Social bonds, friendships, human communities forming around simple, universal values. Isolated individuals—previously strangers—meeting for the first time.
People talking, rebuilding society, creating a shared space where understanding and goodwill once again became possible. Despite their precarious circumstances, despite the harshness of daily life, they found a sense of joy in their struggle.
In François Ruffin’s eye-opening documentary J’veux du soleil, they were even seen laughing, singing, getting angry, then joking again, others falling in love.
It was precisely this—the sight of poor people smiling—that infuriated the liberal bourgeoisie.

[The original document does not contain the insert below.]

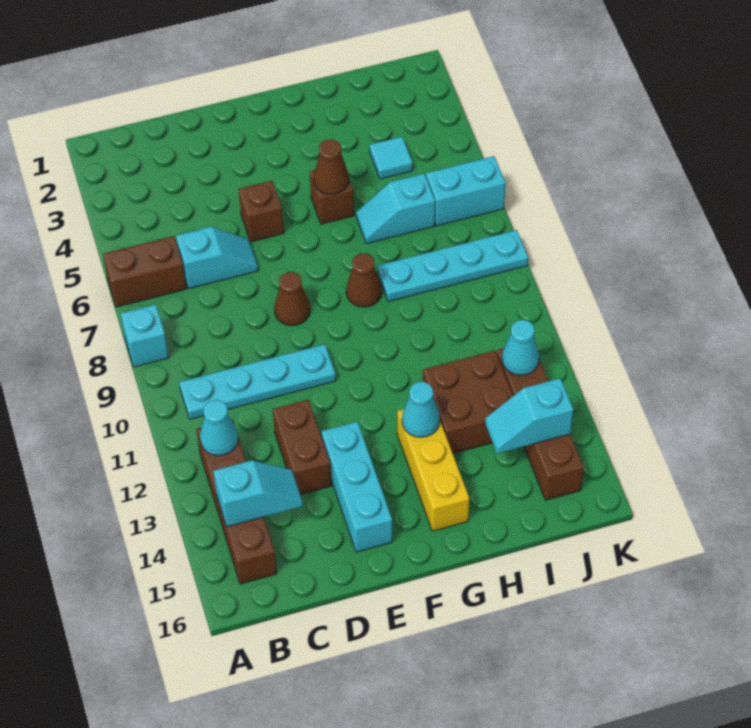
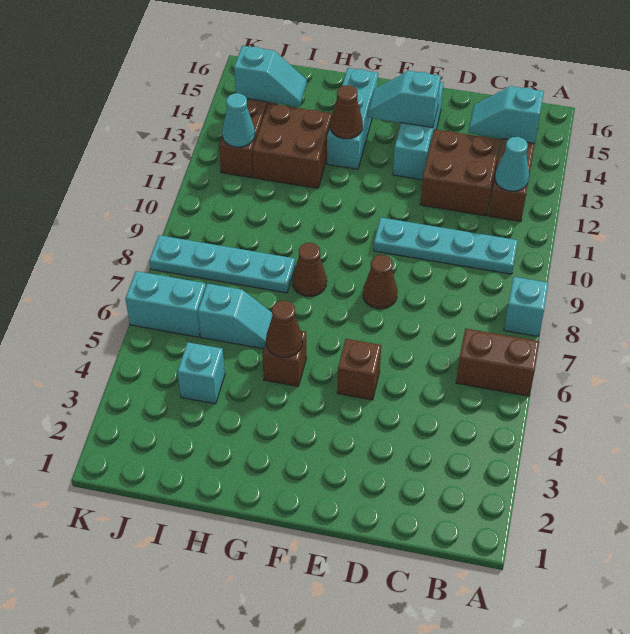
cyan 1x2 slope [176,227,258,289] -> cyan 1x2 slope moved to [367,71,441,128]
brown 1x2 brick [273,399,332,495] -> brown 2x2 brick [420,129,500,216]
yellow 1x3 brick [397,409,470,531] -> cyan 1x3 brick [327,68,378,169]
cyan 1x1 cone [402,382,440,437] -> brown 1x1 cone [330,85,363,139]
cyan 1x1 tile [370,137,413,179] -> cyan 1x1 brick [177,342,225,404]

Confronted with these images, they were forced to face their own solitude, their emotional desert, their moral bankruptcy, and their spiritual emptiness.
They were forced to look into the abyss of their own gray, dreary, lifeless existence, cold as death.
This is their darkest secret, now laid bare.
It was the sight of happiness on the faces of the poor that drove them to madness. To the anger of the Yellow Vests, to a few broken shop windows and burning trash cans, the bourgeoisie responded with torn-off hands, gouged-out eyes, and hatred.